2 comments for “School Committee Votes to Oppose Question 2

  1. Senior citizen
    September 3, 2016 at 8:05 pm

    One question: What is the cost per year for educating an Everett Public School student? Supt. Foresteire states “We are charged about $7,000 per student for every student who leaves our schools and goes to a charter school.” As I see it, if the student leaves the Everett Public School System and it would have cost the same or more to educate him/her had they stayed in that system, the expense or educating that student would be negated when they leave the system for the charter school.

  2. Jack Covey
    October 10, 2016 at 6:21 am

    During the next month leading up to Tuesday, November 8, as you see or listen to the slick commercials promoting “YES” on Question 2, or view the slick mailers you find in your mailbox, or listen to robo-calls, think about this following post:

    The latest is that over $21.7 million of out-of-state money from the most ruthless capitalists who have ever walked the Earth — Eli Broad, the Walton family of Walmart, Wall Street hedge fund managers, etc. — is pouring into Massachusetts to pass Question 2.

    Read this well-researched article here for that $21.7 million figure:

    These profit-minded plutocrats who are pouring in this money obviously …
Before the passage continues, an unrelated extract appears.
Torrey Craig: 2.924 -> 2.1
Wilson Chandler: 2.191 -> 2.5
    — do not live in Massachusetts,

    — have no children, grandchildren, or other relatives that attend public schools in Massachusetts

    — have never given a sh#% about the education of middle or lower income until recently, when they realized they could make a buck off privatizing Massachusetts schools via the expansion of privately-run charter schools,.
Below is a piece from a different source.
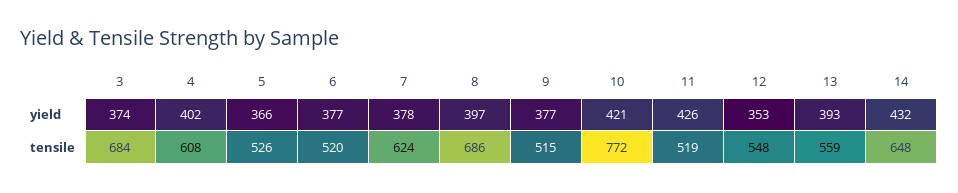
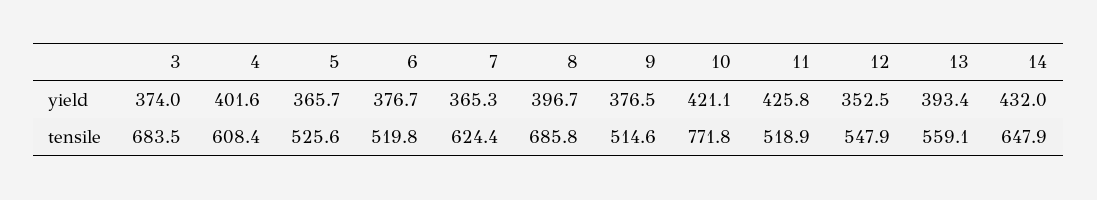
7, yield: 378 -> 365.3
    They want to these corporate charter schools to replace truly public schools — the ones that, for generations, have been accountable and transparent to the public via democratically elected school boards, and which are mandated to educate ALL of the public… including those hardest or most difficult to educate … special ed., English Language Learners, homeless kids, foster care kids, kids with difficult behavior arising from distressed home lives.
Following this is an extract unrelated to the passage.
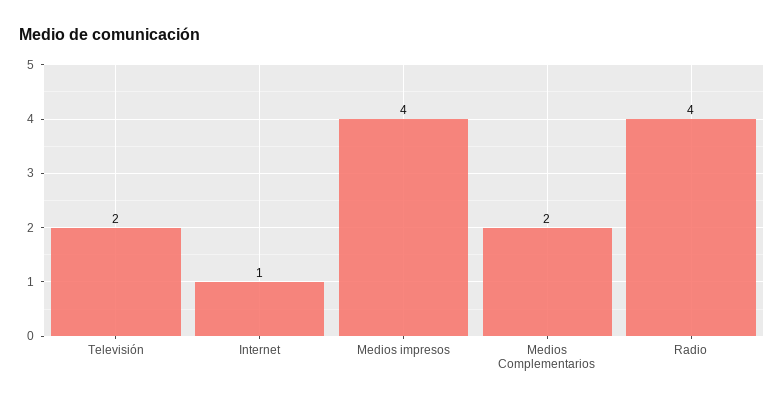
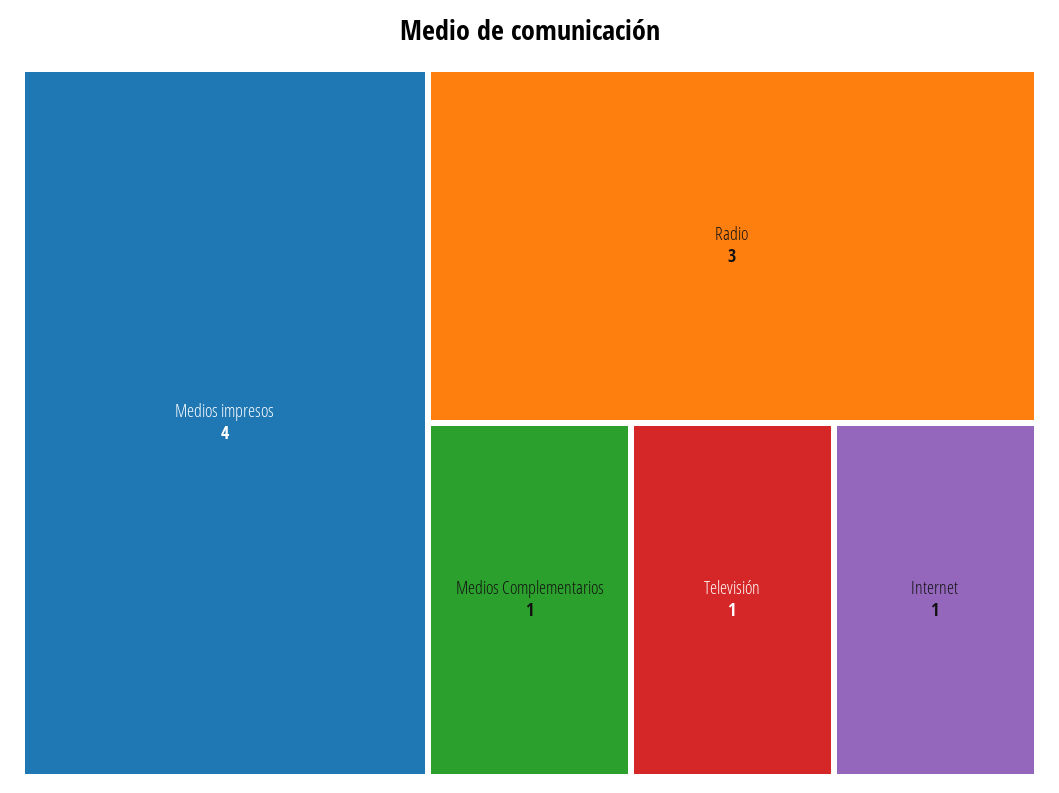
Televisión: 2 -> 1
Medios Complementarios: 2 -> 1
Radio: 4 -> 3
    Are proponents of Question 2 seriously making the argument that out-of-state billionaires and Wall Street hedge fund managers are pumping in all this money because those folks care so much about the education of kids in Massachusetts?

    You really think they are NOT seeking a big money return on these ($21.7 million campaign donations?

    Does that pass the smell test?

    Can you provide an example of JUST ONE TIME in the past where they poured in this kind of cash to something … no strings attached, and with no expectations of return?

    If, as Q 2 supporters like Marty Walz claim, the most ruthless capitalists that have ever walked the Earth are now kicking in this kind of cash to pass Question 2 merely because they care about children’s education —

    … and if they are not about their profiting through the privatization of public schools brought about by the expansion of privately-run charter schools,

    … then I’m sure one of you Q 2 supporters could google and find a past example where they have done something similar .. .again out of generosity… with no expectation of an eventual monetary return…

    Something like …

    “Well, back in 2000-something, or 1900-something, these same folks donated $20 million to the (INSERT CHARITABLE CAUSE HERE). Here’s the link that proves this.”

    No, I didn’t think so. When this was brought up in a debate, Mary Walz refused to address it, saying, “We need to talk about the kids, not the adults.” Well, keeping money-motivated scum from raping and pillaging Massachusetts public schools IS CARING ABOUT THE KIDS, Marty!

    So the real question is:

    To whom do the schools of Massachusetts belong? The citizens and parents who pay the taxes there?

    Or a bunch of money-motivated out-of-state billionaires and Wall Street hedge fund managers who are trying to buy them via Question 2, and the expansion of privately-managed charter schools which they control, or also profit from their on-line and digital learning products that will be sold to these charter school chains?

    If you believe the former, THEN FOR GOD’S SAKE, VOTE “NO” ON QUESTION 2.

    Send them a message: Massachusetts schools are NOT FOR SALE!!!